Eine Legende
Es war vor langer Zeit, da trug einer in zerrissenen Lumpen sein Kreuz einen Hang hinauf. Man hatte ihn mit einer Narrenkappe gekrönt und verlachte ihn. Manche Menschen aber standen stumm am Weg und schauten mitleidig auf den Geächteten. Da rief plötzlich einer aus der Menge: „Da seht, schaut auf den!“ Alle drehten sich um und sahen eine silbrig glänzende Karosse durch den Steppenrand rollen. Und als ein anderer anfing, „Hosianna“ zu rufen, stürmte die ganze Menge auf den sich nähernden Wagen, klatschte in die Hände, verneigte sich und tanzte. Jener aber, der mit langem grauem Brat und wallendem Haupthaar drinnen saß, faltete freudig lächelnd die Hände und segnete alle mit den Spitzen seiner Finger.

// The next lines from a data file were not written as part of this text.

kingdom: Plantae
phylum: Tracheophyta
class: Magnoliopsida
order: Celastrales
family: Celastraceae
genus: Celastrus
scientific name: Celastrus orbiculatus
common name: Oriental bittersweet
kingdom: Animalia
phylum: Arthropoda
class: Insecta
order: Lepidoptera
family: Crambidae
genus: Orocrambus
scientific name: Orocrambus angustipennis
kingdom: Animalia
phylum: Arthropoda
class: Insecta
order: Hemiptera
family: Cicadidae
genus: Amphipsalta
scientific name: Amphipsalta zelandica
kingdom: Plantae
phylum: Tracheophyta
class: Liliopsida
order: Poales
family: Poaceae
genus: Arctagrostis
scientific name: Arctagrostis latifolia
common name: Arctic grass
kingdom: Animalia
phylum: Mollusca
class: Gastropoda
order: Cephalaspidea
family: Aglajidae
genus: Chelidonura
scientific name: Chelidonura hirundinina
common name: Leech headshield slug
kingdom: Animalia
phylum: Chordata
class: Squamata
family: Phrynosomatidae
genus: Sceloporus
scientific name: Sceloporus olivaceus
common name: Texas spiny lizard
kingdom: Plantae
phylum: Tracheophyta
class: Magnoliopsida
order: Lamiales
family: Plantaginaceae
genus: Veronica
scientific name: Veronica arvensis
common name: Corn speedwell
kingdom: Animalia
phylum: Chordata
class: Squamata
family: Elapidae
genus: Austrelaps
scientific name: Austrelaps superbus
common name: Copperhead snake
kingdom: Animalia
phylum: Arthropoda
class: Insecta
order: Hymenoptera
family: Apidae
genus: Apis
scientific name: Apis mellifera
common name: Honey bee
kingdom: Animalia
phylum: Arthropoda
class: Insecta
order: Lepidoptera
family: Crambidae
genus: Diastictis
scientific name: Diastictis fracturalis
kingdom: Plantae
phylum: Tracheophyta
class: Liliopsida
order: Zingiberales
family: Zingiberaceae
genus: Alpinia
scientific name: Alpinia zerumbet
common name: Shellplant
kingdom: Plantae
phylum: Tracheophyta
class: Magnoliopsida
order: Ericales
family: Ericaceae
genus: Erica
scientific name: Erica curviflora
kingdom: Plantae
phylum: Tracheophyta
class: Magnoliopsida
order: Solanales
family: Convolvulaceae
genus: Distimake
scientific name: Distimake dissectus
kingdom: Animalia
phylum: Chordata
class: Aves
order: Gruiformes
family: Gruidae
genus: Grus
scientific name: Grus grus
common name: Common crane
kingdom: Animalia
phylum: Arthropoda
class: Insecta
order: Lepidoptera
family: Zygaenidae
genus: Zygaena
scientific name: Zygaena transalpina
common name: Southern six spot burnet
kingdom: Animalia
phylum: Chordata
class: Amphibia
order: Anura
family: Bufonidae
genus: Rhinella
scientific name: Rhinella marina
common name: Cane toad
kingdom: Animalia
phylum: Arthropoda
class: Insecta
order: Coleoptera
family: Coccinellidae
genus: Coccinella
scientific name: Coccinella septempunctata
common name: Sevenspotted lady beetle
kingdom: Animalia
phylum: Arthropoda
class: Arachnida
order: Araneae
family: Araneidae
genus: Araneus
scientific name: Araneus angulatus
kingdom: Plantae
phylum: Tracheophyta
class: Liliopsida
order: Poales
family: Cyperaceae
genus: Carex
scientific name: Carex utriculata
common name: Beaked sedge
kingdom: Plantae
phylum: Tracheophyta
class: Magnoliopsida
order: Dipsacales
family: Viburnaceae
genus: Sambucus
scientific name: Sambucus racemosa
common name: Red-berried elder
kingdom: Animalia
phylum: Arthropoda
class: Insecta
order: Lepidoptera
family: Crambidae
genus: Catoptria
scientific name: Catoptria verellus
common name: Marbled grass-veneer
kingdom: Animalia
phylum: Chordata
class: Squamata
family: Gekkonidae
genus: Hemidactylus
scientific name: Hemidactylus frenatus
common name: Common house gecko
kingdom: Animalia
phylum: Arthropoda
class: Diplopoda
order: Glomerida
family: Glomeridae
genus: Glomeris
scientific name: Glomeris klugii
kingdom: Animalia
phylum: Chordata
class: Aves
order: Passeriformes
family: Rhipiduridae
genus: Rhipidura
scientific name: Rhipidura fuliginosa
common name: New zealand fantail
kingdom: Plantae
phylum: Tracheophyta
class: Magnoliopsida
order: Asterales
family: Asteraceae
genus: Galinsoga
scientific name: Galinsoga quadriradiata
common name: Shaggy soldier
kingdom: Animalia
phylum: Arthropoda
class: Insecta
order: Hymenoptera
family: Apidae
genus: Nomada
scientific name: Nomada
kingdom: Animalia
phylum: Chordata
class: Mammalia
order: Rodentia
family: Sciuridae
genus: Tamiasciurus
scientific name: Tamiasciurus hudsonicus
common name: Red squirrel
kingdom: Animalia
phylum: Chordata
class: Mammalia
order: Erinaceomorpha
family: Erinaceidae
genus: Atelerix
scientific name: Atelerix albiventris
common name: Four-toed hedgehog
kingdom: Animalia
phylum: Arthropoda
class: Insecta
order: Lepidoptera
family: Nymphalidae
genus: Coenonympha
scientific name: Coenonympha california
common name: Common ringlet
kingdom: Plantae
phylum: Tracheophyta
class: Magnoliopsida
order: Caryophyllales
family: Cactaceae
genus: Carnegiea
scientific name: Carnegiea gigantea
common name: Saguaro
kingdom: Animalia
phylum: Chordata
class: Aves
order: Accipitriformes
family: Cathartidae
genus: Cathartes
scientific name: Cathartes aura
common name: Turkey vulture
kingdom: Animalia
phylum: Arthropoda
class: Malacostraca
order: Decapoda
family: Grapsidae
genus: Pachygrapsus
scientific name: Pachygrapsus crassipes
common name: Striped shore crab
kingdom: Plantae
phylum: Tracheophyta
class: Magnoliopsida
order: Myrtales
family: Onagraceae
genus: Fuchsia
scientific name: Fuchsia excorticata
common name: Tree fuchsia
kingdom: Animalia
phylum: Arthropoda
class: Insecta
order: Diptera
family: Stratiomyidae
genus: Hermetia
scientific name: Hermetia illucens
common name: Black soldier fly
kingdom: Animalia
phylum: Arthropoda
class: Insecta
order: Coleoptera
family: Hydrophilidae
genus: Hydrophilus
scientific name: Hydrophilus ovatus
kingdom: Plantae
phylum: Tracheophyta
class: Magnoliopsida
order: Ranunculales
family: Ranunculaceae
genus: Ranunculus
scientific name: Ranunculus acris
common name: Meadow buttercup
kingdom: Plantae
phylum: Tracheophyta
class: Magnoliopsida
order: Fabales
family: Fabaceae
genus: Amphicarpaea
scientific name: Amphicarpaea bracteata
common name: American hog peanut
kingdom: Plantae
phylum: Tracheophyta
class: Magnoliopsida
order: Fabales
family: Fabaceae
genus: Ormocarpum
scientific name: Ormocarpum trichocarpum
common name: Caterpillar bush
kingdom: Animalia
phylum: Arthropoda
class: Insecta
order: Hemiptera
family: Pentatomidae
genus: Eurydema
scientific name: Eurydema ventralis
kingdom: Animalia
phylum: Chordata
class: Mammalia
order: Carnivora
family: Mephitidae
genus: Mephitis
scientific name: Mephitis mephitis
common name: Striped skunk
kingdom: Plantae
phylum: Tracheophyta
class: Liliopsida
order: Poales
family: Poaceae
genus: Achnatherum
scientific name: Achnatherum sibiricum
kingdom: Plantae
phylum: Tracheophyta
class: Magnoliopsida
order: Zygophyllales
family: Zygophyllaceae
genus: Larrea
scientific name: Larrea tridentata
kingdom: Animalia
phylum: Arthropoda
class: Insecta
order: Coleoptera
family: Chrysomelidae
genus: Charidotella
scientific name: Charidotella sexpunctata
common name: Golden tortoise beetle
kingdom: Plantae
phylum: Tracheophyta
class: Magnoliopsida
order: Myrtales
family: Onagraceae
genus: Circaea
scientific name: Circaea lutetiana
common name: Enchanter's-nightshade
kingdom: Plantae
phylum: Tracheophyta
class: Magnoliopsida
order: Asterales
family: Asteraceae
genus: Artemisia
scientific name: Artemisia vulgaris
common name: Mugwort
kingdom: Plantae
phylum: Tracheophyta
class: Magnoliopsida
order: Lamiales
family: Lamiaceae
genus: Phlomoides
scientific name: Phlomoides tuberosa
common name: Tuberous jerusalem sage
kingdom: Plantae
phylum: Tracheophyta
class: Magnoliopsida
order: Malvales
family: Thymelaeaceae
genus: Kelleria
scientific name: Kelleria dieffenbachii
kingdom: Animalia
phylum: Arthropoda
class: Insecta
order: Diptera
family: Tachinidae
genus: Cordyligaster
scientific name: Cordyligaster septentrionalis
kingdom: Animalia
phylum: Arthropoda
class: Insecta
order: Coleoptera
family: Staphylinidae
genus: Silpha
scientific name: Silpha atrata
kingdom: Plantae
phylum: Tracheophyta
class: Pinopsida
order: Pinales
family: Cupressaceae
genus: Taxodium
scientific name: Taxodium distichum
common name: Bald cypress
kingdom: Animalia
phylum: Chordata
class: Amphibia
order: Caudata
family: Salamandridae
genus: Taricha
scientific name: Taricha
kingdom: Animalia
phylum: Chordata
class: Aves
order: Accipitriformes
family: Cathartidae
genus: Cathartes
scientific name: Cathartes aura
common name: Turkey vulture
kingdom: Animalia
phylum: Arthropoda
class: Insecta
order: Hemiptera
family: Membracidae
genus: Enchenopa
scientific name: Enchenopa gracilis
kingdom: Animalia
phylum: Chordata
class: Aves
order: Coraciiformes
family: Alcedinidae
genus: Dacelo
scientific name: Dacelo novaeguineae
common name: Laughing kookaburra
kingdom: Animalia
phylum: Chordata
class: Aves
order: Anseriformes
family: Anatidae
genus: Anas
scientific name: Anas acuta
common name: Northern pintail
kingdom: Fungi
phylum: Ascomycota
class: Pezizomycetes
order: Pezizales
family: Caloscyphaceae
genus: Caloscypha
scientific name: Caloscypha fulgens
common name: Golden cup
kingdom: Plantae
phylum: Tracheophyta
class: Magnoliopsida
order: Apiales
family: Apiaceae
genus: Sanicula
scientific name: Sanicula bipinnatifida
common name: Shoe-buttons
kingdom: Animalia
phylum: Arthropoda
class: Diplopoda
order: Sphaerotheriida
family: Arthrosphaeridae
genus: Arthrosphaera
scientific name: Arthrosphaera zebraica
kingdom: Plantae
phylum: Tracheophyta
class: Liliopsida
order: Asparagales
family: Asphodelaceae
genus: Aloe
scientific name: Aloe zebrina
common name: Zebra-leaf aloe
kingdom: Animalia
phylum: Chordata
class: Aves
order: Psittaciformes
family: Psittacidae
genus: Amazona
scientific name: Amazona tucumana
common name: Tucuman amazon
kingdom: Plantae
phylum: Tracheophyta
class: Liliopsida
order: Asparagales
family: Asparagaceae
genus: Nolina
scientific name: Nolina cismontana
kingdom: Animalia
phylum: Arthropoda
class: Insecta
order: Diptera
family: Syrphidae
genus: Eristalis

Der, der das Kreuz auf seinen Schultern trug, zerrte sich alleine weiter zum Gipfel des Hügels hinauf. Weder das Volk noch die Soldaten waren mehr bei ihm. Oben angekommen, legte er Kreuz und Kappe ab, setzte sich auf den steinigen Boden und wartete. Doch keiner wollte mehr etwas von ihm wissen. So saß er zwei Tage und zwei Nächte ungerührt da. Am Morgen des dritten Tages aber stand er auf, nahm das Kreuz wieder auf die Schultern und zog weiter. Wohin weiß keiner.